- **What is needed**: Look through the entries and count each line that includes the string "linejoin". Reply with the number alone.

*** The records Section Begins ***

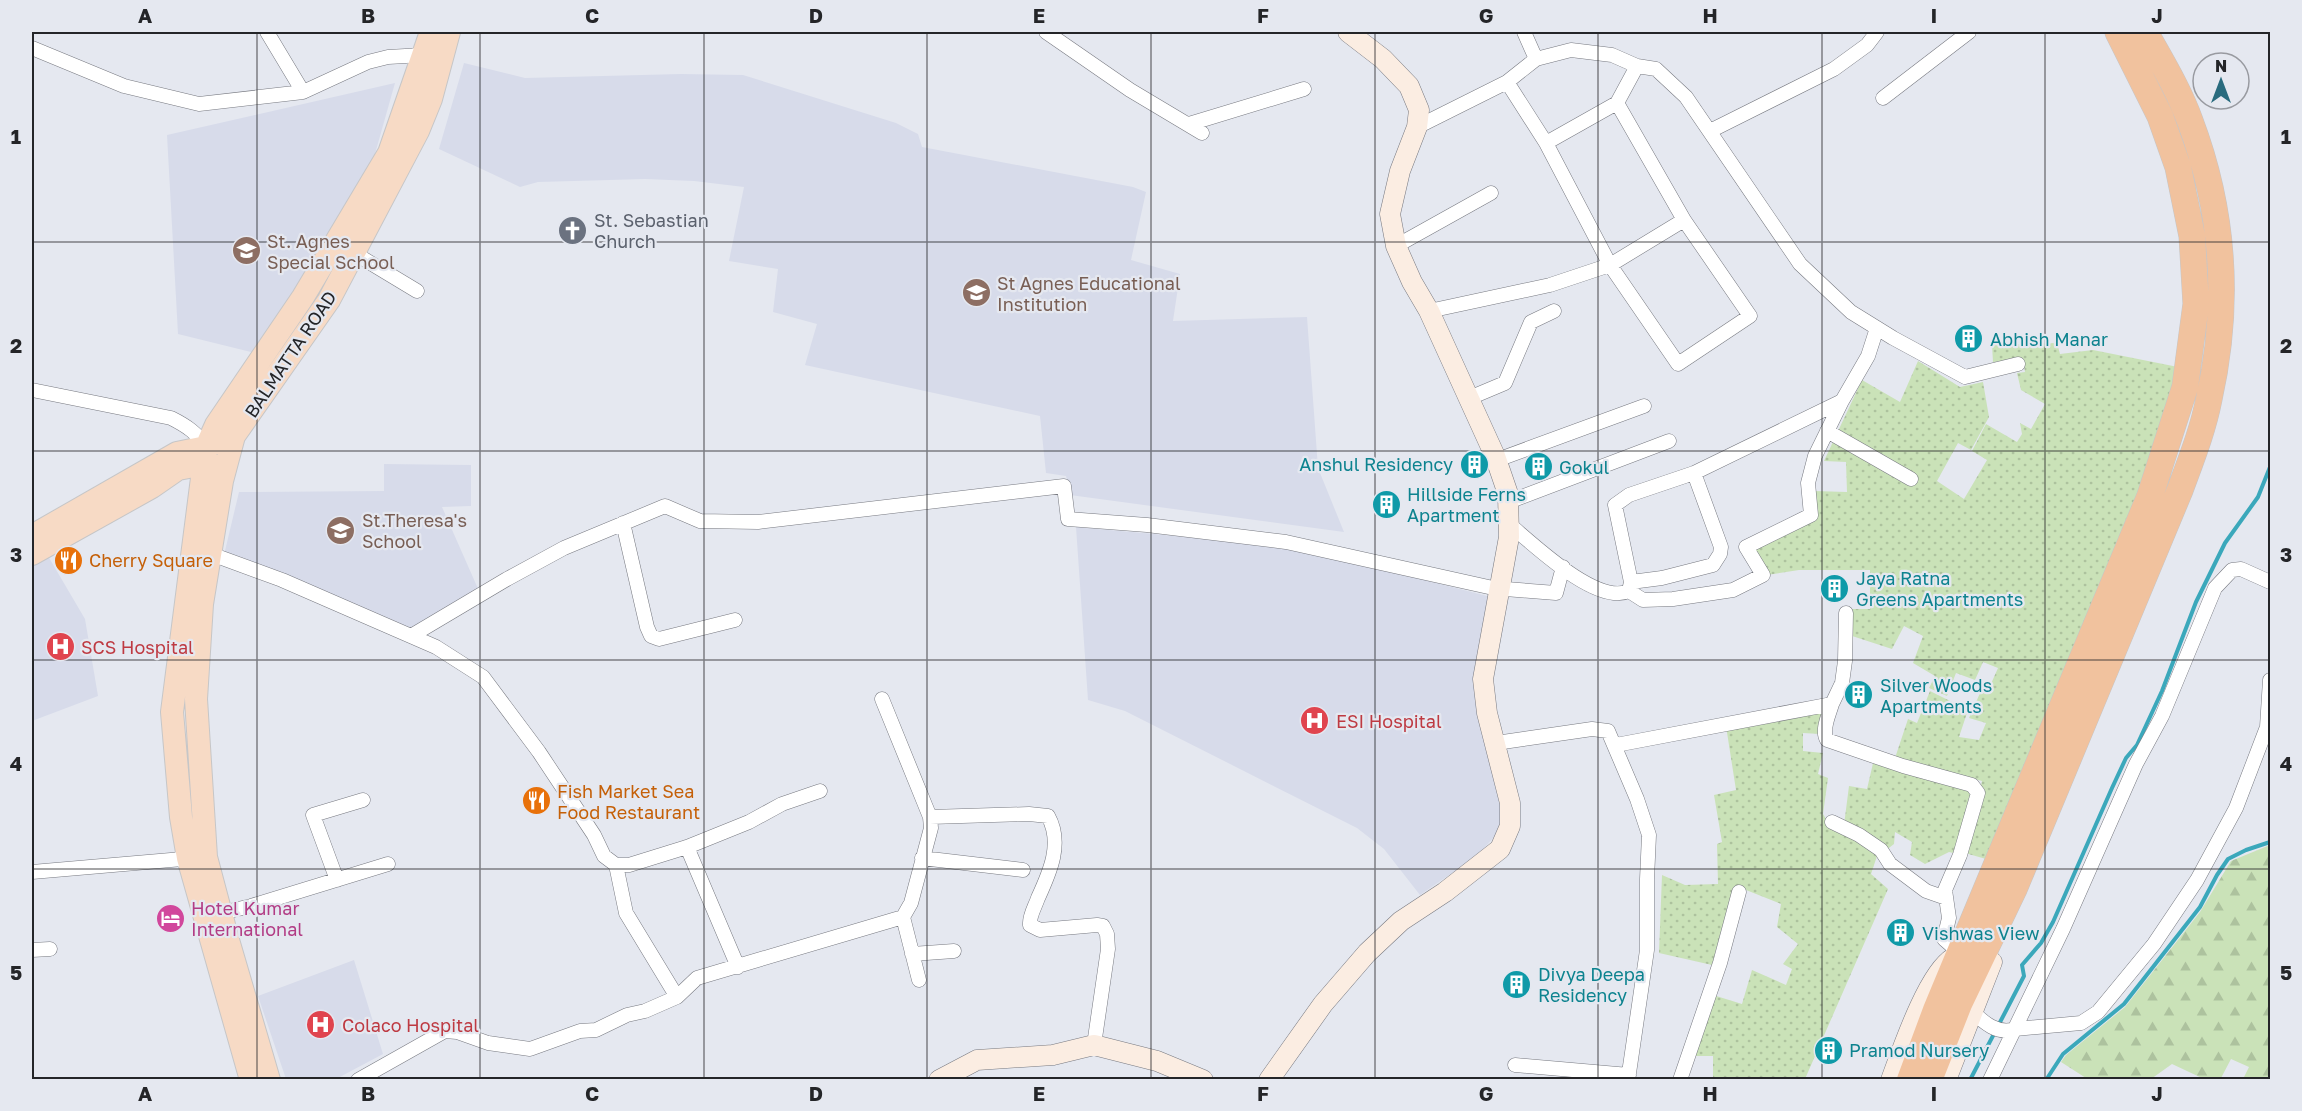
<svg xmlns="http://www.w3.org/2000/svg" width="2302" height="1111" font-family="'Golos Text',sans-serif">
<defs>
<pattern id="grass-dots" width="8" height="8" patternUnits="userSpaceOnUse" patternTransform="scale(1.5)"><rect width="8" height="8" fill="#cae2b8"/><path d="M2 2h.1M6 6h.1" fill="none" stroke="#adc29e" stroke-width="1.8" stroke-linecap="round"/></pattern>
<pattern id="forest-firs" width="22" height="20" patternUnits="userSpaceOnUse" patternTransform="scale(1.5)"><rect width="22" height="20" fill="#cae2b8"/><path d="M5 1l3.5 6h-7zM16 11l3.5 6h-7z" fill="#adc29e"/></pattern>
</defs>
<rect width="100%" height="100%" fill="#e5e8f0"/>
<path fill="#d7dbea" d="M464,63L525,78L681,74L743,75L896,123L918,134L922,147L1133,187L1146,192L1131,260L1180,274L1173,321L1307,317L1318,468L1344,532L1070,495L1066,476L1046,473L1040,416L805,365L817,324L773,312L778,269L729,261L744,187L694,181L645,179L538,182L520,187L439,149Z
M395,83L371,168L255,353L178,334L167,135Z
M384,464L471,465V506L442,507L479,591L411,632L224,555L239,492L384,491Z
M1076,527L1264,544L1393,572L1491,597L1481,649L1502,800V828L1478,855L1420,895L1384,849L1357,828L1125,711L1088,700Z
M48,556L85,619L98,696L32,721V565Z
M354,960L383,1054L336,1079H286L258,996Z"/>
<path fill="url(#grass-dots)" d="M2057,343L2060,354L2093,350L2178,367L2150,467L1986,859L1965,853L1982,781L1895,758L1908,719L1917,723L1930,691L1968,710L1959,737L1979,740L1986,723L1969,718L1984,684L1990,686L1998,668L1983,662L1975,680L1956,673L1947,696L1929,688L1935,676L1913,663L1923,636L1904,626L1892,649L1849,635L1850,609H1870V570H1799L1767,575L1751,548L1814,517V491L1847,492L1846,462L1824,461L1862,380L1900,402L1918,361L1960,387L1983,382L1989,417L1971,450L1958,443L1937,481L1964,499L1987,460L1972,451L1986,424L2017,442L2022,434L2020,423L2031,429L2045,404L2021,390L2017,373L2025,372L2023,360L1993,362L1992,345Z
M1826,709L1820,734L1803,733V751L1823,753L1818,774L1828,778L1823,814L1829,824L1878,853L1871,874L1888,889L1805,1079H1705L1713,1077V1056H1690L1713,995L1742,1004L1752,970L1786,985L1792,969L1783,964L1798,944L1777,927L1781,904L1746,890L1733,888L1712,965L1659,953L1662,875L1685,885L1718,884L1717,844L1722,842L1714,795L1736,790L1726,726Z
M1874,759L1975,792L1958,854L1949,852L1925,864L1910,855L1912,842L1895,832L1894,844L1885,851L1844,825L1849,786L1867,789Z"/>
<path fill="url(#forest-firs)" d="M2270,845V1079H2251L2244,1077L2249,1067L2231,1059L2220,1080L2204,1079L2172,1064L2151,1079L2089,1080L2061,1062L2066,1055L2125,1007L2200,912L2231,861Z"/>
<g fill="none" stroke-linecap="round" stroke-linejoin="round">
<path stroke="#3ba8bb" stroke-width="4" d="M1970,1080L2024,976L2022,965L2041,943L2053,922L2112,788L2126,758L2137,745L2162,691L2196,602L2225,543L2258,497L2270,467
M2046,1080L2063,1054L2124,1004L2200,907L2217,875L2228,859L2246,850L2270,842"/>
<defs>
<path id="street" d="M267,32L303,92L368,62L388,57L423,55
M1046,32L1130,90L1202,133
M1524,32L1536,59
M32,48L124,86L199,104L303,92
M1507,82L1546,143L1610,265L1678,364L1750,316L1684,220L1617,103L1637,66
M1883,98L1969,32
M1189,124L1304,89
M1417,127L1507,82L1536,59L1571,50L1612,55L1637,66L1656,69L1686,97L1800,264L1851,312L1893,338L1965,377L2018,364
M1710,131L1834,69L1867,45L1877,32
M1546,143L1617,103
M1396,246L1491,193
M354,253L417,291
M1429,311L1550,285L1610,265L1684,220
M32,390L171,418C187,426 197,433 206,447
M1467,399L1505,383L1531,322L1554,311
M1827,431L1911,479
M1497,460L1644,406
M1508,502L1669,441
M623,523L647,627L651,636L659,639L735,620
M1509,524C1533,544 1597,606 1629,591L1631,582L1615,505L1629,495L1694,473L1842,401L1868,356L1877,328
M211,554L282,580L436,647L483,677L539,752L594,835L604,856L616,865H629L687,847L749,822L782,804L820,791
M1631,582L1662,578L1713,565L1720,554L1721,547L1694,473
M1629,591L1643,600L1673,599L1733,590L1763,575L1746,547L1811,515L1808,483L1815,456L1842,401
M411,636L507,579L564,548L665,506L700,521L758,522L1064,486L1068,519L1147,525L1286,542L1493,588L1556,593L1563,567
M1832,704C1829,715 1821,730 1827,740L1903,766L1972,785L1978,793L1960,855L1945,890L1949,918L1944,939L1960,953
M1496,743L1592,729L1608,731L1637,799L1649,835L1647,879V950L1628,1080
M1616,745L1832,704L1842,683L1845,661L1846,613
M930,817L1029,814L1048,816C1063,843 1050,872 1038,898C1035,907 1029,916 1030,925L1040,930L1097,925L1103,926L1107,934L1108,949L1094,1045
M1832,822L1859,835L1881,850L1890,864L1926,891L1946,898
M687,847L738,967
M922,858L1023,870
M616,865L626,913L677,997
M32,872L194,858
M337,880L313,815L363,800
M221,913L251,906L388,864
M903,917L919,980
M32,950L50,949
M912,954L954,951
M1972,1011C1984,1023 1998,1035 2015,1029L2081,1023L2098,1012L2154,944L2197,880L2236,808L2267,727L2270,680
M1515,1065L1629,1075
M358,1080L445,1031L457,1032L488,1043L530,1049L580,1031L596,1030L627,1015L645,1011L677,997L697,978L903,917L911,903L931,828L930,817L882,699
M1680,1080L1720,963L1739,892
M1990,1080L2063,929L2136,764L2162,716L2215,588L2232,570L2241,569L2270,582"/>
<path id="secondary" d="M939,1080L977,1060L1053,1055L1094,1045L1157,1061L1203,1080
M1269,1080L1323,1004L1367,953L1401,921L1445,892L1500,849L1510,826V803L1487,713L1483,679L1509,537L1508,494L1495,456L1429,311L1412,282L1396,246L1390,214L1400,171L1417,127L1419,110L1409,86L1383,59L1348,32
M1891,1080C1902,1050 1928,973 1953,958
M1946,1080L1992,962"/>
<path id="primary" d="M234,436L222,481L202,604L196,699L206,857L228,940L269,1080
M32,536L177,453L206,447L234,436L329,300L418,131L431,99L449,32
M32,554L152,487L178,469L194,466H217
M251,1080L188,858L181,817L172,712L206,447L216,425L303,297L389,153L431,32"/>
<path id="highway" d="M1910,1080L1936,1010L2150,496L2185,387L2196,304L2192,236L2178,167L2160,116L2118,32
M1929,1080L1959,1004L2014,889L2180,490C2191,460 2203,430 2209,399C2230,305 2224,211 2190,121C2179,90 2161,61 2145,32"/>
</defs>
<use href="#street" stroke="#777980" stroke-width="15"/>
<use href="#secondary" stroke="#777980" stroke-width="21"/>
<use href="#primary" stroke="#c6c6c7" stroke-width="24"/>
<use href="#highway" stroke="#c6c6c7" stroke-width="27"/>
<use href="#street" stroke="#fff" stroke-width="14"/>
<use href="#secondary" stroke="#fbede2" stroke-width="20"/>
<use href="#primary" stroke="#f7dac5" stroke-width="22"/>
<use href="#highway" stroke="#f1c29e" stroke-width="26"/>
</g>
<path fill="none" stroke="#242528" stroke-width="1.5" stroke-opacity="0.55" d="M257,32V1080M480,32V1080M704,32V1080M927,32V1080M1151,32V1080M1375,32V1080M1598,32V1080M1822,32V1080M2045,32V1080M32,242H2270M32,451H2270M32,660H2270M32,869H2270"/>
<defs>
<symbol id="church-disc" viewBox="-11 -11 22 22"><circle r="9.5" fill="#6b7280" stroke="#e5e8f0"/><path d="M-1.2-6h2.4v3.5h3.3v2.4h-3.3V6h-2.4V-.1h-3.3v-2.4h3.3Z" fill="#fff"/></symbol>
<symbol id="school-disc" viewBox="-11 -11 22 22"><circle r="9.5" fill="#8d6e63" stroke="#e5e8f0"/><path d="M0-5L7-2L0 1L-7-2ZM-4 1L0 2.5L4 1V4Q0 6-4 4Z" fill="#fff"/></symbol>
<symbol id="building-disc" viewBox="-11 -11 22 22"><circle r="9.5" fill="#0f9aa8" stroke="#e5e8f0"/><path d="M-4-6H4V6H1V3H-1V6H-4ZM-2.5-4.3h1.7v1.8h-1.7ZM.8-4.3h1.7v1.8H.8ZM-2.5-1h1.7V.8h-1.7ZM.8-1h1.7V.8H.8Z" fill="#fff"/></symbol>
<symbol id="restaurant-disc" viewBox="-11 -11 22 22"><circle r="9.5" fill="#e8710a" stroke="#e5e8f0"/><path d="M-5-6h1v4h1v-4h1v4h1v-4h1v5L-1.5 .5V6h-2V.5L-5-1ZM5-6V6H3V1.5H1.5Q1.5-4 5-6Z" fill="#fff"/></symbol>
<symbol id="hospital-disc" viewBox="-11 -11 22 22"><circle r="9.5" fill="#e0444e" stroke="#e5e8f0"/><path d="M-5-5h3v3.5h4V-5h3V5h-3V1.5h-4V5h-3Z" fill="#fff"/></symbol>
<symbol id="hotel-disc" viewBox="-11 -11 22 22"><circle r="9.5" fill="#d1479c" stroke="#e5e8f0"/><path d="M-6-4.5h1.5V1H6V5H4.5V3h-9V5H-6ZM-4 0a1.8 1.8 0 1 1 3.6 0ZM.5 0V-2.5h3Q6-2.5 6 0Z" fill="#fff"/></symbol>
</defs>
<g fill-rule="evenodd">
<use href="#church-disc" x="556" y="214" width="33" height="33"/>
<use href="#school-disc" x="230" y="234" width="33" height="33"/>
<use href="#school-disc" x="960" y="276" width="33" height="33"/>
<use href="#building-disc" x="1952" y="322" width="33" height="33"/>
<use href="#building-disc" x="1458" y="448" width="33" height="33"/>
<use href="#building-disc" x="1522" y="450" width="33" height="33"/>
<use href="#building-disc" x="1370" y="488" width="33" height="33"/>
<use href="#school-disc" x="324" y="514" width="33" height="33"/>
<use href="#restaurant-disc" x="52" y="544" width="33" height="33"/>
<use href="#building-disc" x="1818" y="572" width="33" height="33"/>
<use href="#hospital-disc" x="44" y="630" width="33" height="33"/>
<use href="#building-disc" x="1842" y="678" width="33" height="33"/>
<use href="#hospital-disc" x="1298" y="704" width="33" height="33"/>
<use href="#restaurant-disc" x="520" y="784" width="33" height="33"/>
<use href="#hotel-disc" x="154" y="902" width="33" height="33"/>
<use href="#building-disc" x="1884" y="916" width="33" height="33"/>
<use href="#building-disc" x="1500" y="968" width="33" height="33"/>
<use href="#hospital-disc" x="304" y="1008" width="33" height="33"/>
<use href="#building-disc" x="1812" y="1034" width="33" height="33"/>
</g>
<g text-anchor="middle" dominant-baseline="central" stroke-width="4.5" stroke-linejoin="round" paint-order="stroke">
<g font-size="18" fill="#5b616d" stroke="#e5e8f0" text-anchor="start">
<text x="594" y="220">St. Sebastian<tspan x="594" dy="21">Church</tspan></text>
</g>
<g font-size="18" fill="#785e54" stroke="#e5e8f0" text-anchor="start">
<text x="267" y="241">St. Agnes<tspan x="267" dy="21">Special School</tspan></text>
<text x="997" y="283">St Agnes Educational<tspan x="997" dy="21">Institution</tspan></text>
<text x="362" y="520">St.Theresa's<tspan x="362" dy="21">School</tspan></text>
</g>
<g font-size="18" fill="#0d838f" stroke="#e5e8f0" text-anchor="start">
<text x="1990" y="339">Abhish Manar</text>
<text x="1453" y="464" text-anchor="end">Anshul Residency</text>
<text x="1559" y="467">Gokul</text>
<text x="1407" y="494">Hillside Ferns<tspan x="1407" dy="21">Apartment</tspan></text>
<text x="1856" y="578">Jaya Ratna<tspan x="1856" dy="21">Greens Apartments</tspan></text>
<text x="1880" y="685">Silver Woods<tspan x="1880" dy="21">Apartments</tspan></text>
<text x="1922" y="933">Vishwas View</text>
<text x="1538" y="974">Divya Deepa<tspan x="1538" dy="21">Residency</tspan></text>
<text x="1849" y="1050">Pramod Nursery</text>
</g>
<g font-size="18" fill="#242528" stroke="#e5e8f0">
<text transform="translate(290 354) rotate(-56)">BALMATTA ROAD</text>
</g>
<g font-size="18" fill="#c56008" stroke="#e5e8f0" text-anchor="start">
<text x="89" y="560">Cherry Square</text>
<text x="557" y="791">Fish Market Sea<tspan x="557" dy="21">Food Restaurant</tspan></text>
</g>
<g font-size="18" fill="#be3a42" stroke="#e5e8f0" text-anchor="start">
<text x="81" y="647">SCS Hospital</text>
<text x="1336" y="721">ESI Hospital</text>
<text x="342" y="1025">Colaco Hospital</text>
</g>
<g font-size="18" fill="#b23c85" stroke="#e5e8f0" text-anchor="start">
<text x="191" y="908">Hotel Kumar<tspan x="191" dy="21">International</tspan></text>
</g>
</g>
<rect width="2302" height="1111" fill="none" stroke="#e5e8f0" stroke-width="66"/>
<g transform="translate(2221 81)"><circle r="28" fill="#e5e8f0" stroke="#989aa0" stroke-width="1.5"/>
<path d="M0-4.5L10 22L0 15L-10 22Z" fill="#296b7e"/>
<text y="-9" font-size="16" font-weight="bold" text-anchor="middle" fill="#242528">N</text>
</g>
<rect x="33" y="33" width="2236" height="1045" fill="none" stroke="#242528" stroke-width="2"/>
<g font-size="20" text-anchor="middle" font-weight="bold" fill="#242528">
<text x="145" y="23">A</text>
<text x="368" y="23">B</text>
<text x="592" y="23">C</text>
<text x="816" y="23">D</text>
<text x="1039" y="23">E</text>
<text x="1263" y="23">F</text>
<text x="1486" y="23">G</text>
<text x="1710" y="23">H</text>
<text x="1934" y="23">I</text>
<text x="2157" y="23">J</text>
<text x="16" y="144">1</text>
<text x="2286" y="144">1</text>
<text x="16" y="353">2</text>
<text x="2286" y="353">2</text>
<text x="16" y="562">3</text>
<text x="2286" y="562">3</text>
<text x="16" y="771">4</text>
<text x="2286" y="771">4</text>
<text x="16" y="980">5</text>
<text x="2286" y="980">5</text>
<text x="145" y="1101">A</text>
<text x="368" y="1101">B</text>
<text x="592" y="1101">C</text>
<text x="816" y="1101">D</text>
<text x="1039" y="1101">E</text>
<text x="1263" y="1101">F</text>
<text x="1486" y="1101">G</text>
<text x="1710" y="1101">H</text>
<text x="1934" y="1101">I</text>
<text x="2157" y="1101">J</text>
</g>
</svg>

*** The records Section Ends ***

- **Written reply**: 2